There’s a reason most highly-regarded consumer magazines, from business title such as Forbes and Inc. to lifestyle leaders such as Garden & Gun, use similar typefaces for their primary editorial content. It’s called serif type (has little flourishes at the beginning and end of each letter.) And it’s easy to read.
Especially for Baby Boomers, type that is too small or improperly spaced is uncomfortable and, for some, unreadable. But type that’s too big can be equally unappealing and is often used just to take up space. In the publishing biz, that’s called “airing it out,” typically as a time or cost-cutting measure.
5) Background color treatments that reduce contrast and make type difficult to read.
Extreme examples are the thoughtless use of reverse type (usually white letters on a black background), which is difficult to read in long passages.
6) Random use of boldface or italic type.
The reader’s eye doesn’t enjoy rapid changes in type style or size any more than you enjoy riding in a car on a washboard road surface. Used skillfully, type enhances design and readability. Used clumsily, it’s a disaster.
7) No headlines or verbless headlines.
This is a pet peeve and usually indicative of a publisher trying to save the time and cost of actually writing good headlines. Headlines are important. Imagine a newspaper or news site without them. A companion flaw is no captions under photographs. That’s like having no name tags at a mixer.
8) Random selection of content, or selection of content that is not interesting to the target audience or simply not interesting period.
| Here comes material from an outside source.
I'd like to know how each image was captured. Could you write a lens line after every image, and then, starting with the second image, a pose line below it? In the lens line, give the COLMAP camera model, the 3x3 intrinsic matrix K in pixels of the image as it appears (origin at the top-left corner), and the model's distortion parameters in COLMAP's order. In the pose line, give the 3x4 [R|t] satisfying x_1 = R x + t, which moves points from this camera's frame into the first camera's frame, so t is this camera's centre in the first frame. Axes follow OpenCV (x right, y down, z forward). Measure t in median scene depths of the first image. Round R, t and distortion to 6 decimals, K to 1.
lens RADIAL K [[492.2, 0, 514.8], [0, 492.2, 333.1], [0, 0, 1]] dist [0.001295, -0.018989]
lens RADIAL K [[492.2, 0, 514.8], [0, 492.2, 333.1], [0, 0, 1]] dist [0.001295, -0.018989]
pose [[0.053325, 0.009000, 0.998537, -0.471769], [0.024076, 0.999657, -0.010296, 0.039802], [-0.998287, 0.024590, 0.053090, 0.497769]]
Our company owns and operates Livability.com. We know a lot about what people are looking for when they are considering relocation or travel. Yet though most chamber magazines exist to present the community as a desirable place to live, the dominant editorial content often has nothing to do with livability or the community’s natural assets.
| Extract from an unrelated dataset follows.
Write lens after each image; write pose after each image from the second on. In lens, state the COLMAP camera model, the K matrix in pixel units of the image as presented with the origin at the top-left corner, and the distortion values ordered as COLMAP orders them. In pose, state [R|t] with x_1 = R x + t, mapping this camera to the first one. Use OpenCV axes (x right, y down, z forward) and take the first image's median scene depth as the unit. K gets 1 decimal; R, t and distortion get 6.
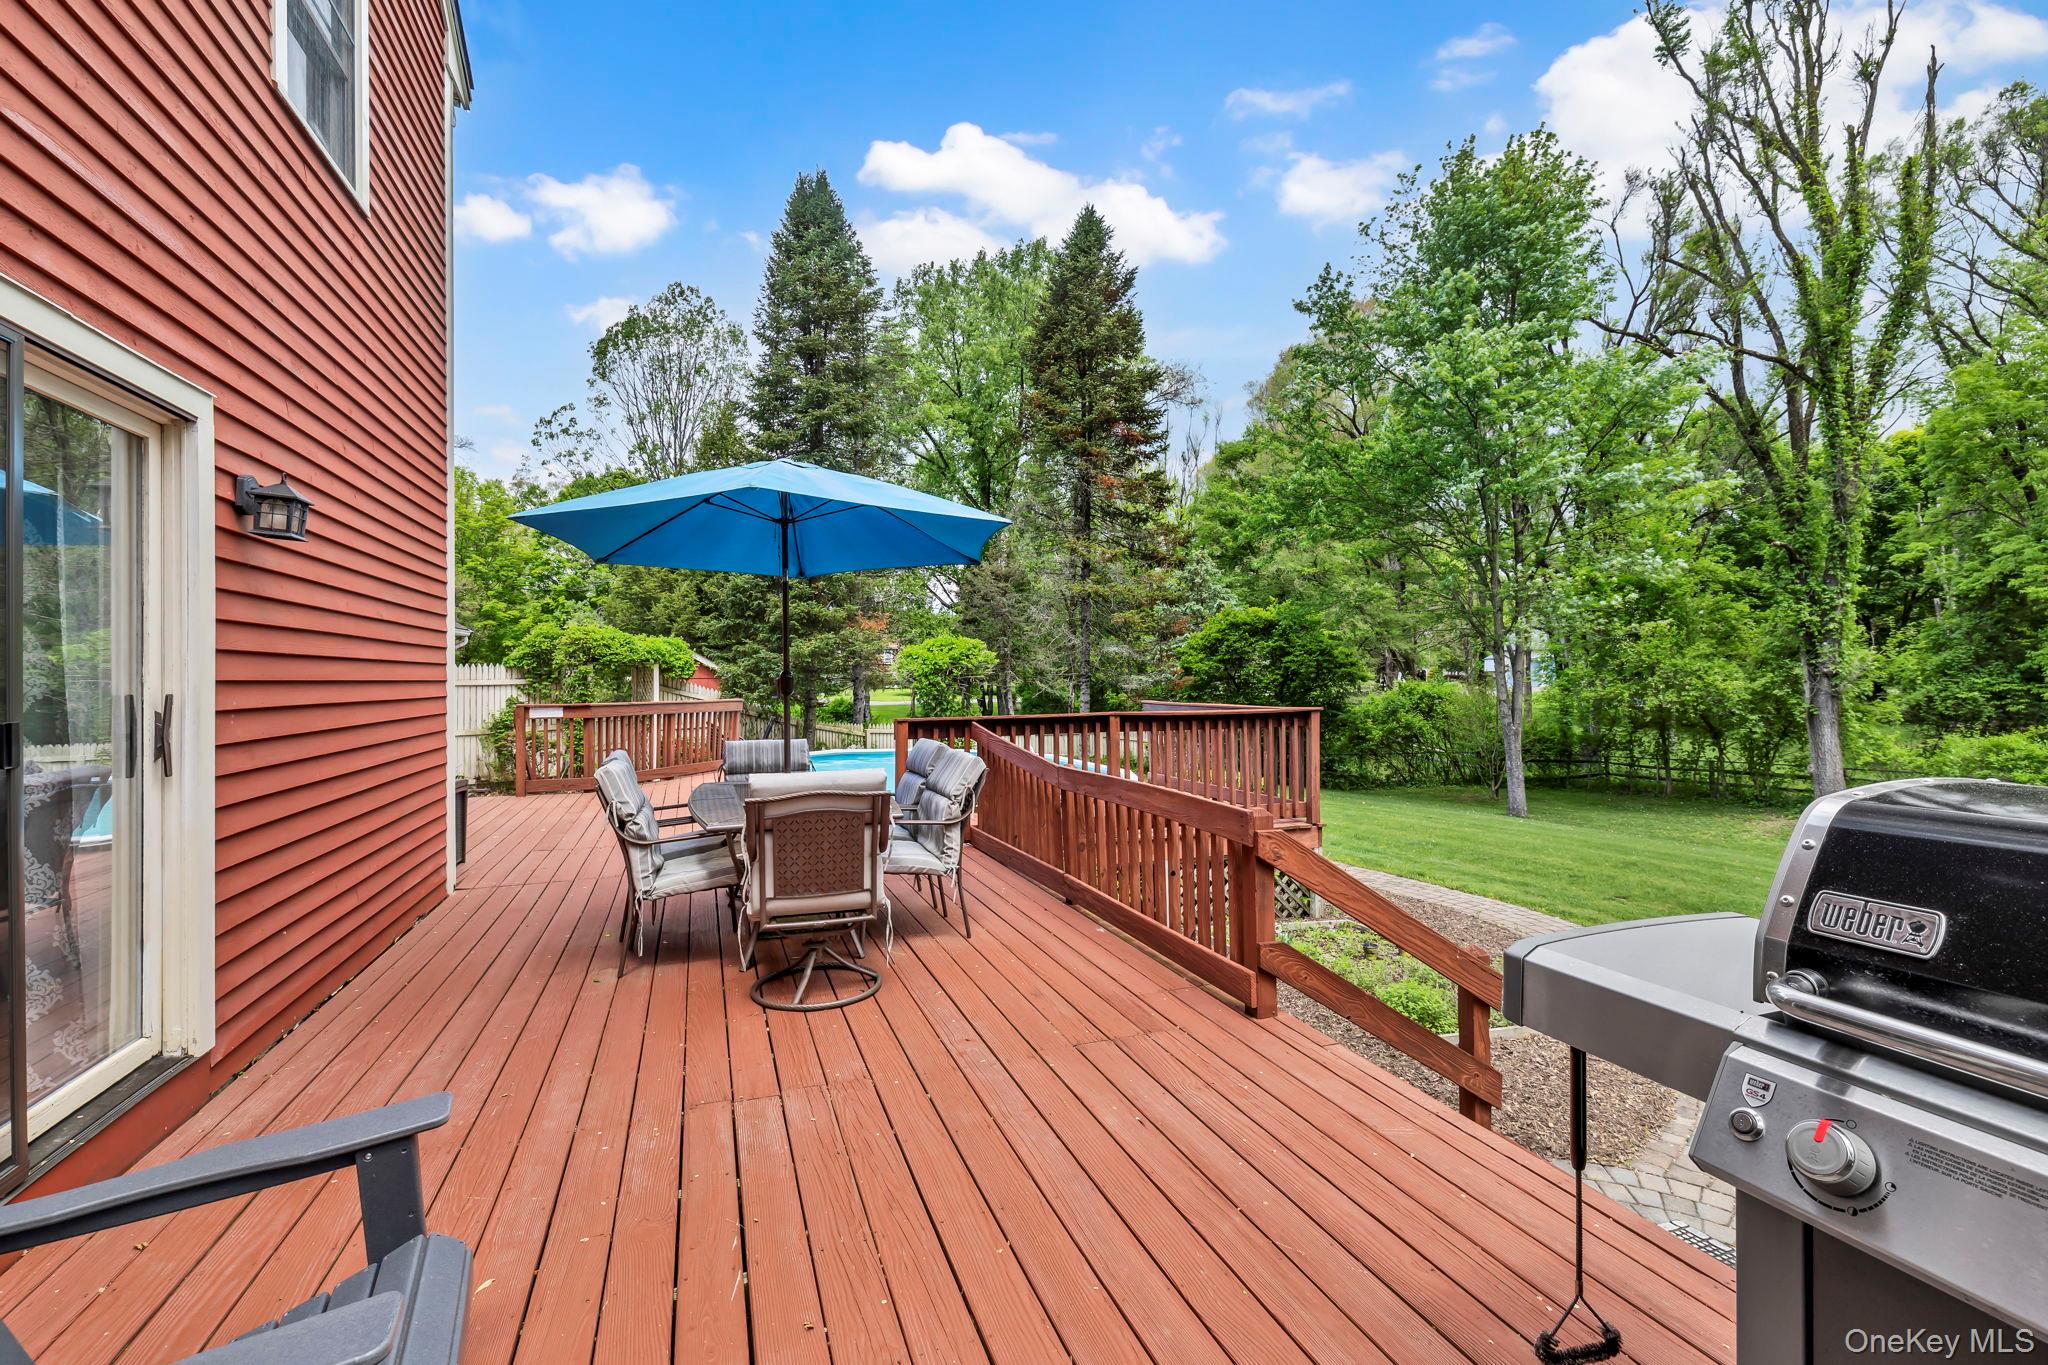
lens RADIAL K [[878.3, 0, 1018.8], [0, 878.3, 665.0], [0, 0, 1]] dist [0.002004, 0.000144]
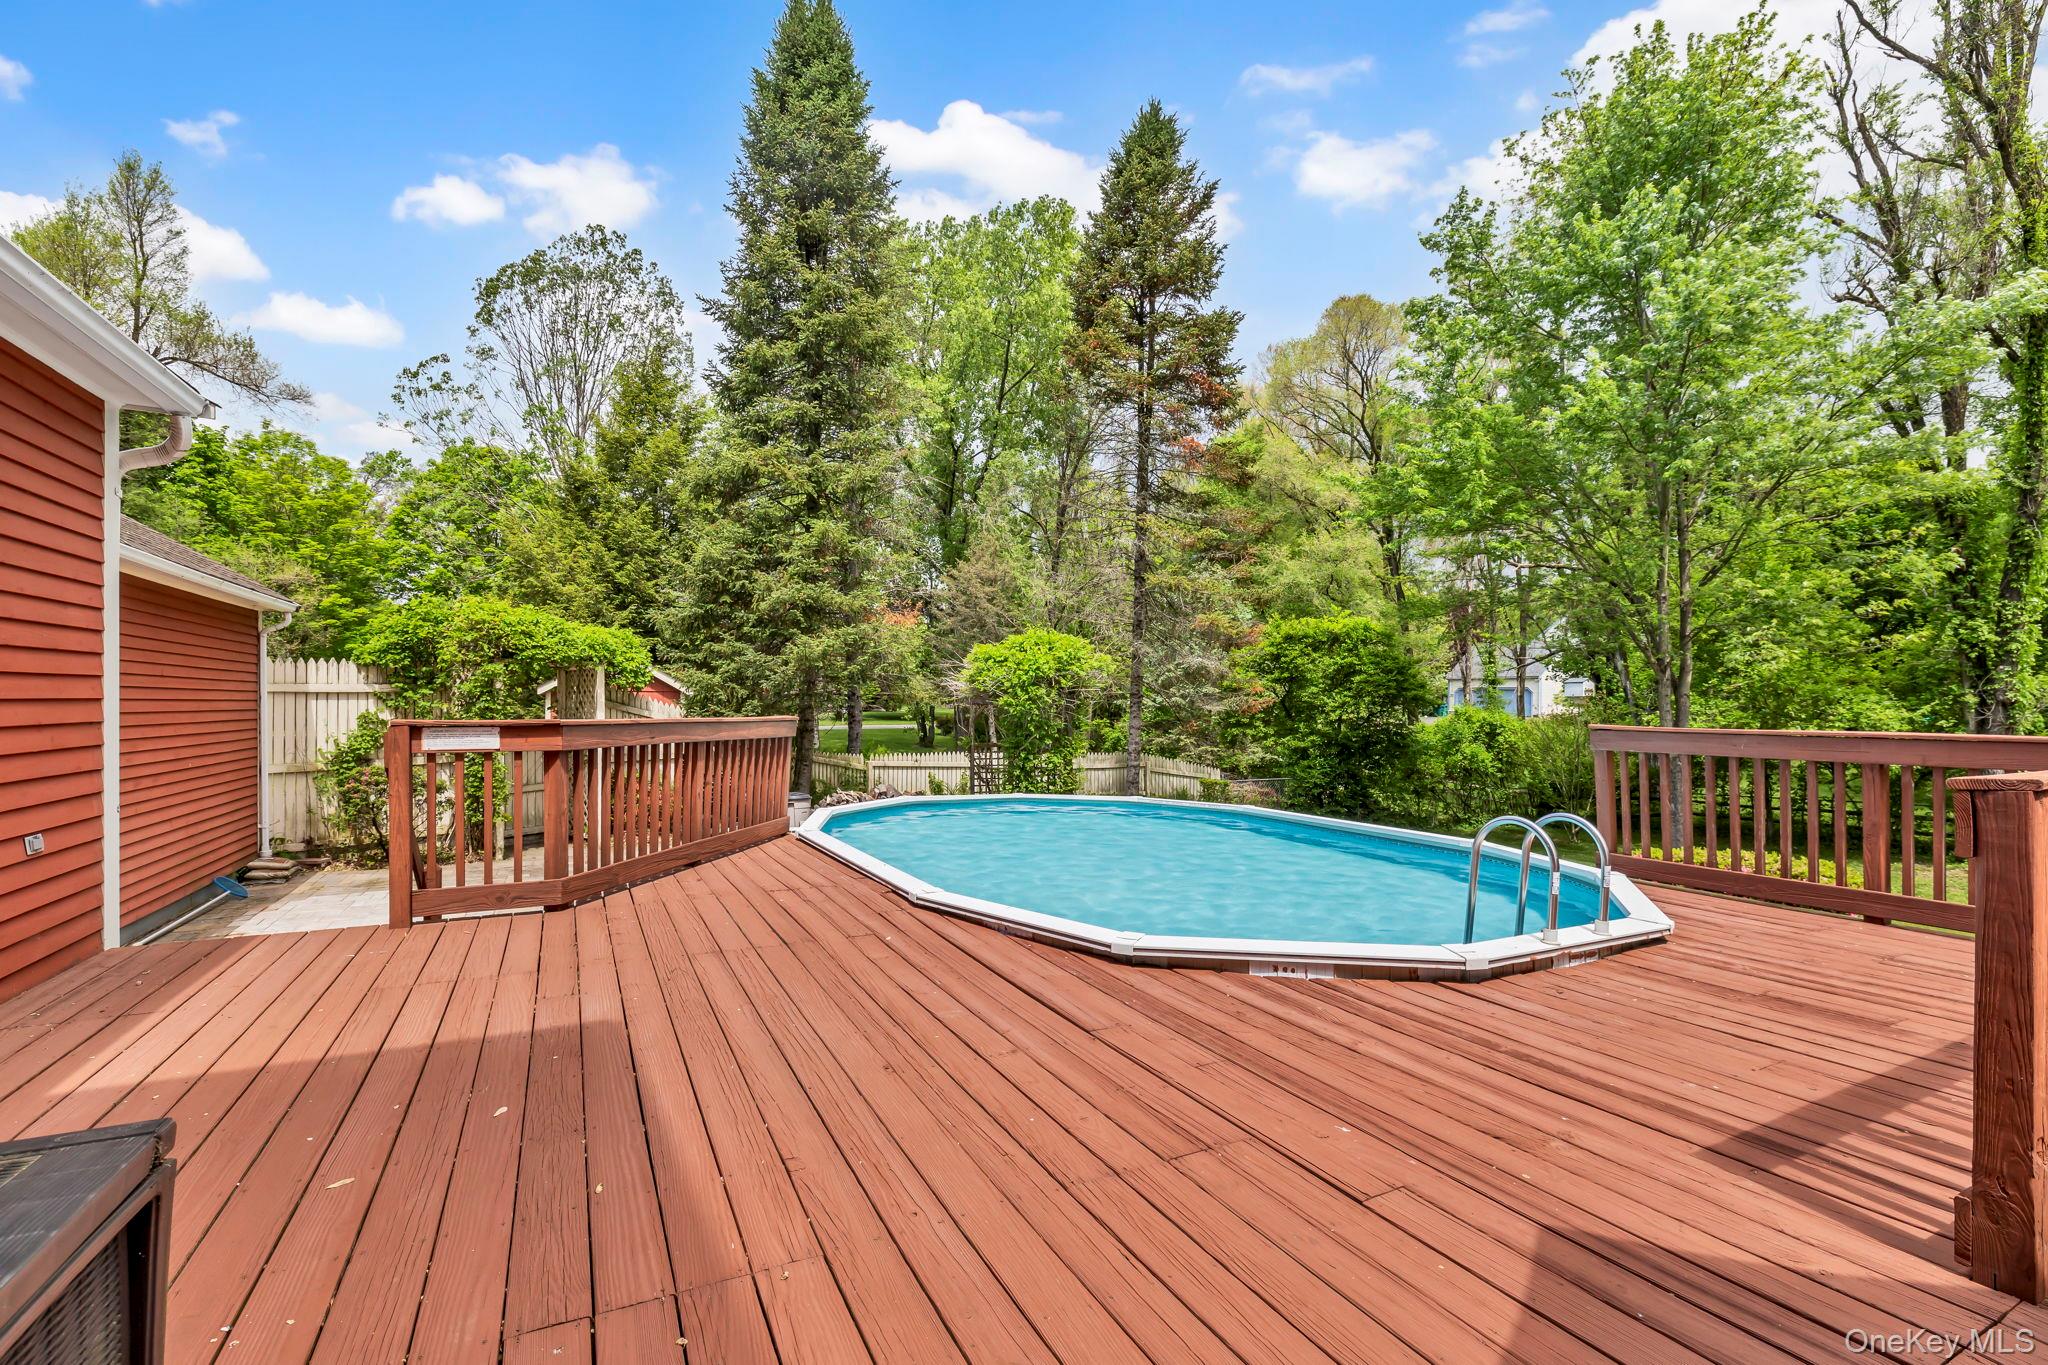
lens RADIAL K [[886.0, 0, 1018.6], [0, 886.0, 683.4], [0, 0, 1]] dist [0.000945, 0.000201]
pose [[0.992786, 0.013768, 0.119105, -0.146910], [-0.012702, 0.999872, -0.009708, 0.012392], [-0.119224, 0.008125, 0.992834, 0.243808]]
Typical reasons for all of the above:
- The publisher opts for the cheapest methods of photo and editorial production. Creating or acquiring pleasing photography takes time and money. And expertise. Likewise for writing good headlines and captions and packaging it all in an attractive design.
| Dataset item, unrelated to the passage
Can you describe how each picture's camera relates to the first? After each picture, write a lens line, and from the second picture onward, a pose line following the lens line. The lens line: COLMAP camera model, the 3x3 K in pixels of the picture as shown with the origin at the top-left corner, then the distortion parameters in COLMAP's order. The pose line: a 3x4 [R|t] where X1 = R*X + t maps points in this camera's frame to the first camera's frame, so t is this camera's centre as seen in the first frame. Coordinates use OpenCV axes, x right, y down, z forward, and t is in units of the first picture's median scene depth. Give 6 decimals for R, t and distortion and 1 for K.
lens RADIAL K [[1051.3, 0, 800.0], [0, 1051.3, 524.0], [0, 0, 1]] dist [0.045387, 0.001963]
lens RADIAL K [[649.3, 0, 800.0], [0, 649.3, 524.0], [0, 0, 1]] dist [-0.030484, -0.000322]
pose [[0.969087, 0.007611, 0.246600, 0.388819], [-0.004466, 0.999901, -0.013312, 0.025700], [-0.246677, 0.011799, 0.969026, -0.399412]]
- The publisher doesn’t know the fundamentals of modern magazine design. Or doesn’t care.
The consequences of poorly produced publications?
- They are basically unreadable.
- Worse, they portray the community as backward and unappealing.
- Advertisers get little value because readers spend no time with bad magazines or the advertising in bad magazines.
Why change is difficult:
- The incumbent publisher is a local business and a member. Sometimes that overrides the choice of a publishing partner based on objective criteria – to the benefit of one member and the detriment of the overall membership and the community at large.
- Leadership apathy toward marketing the community effectively.
- The lure of non-dues revenue. A symptom of apathy, often used to justify the use of substandard marketing tools.
In the end, does it matter? Is good enough really good enough? Well, this is 2017. Barraged by Tweetstorms, Instagrams, Facebook posts and 24/7 news coverage, we struggle to consume and process all the information we’re confronted with daily. Publications have to be really good to command our attention.Bad ones don’t have a chance.
What’s more, our reading habits have changed. Readers who spend a great deal of time on the web, especially millennials, are capable of taking in a lot of visual information at once, way more than other generations, provided it is presented in an attractive and easily digestible way.
Which makes good design as important as good writing. We haven’t even touched on how your magazine and its contents look online or, more importantly, on a smartphone.
— Bob Schwartzman, President and Publisher
Since 1988 our company has been creating relocation/quality of life magazines (now in print and digital form) sponsored by chambers of commerce.
Our standards are high.
Two of our founders were Pulitzer Prize-winners. Our first sales presentation included this line:
“We don’t want your publication to look or read like a chamber of commerce magazine.”
This article is not intended to be a slam on any individual or organization.
Think of it as the publishing equivalent of telling a friend she has a bit of spinach in her teeth.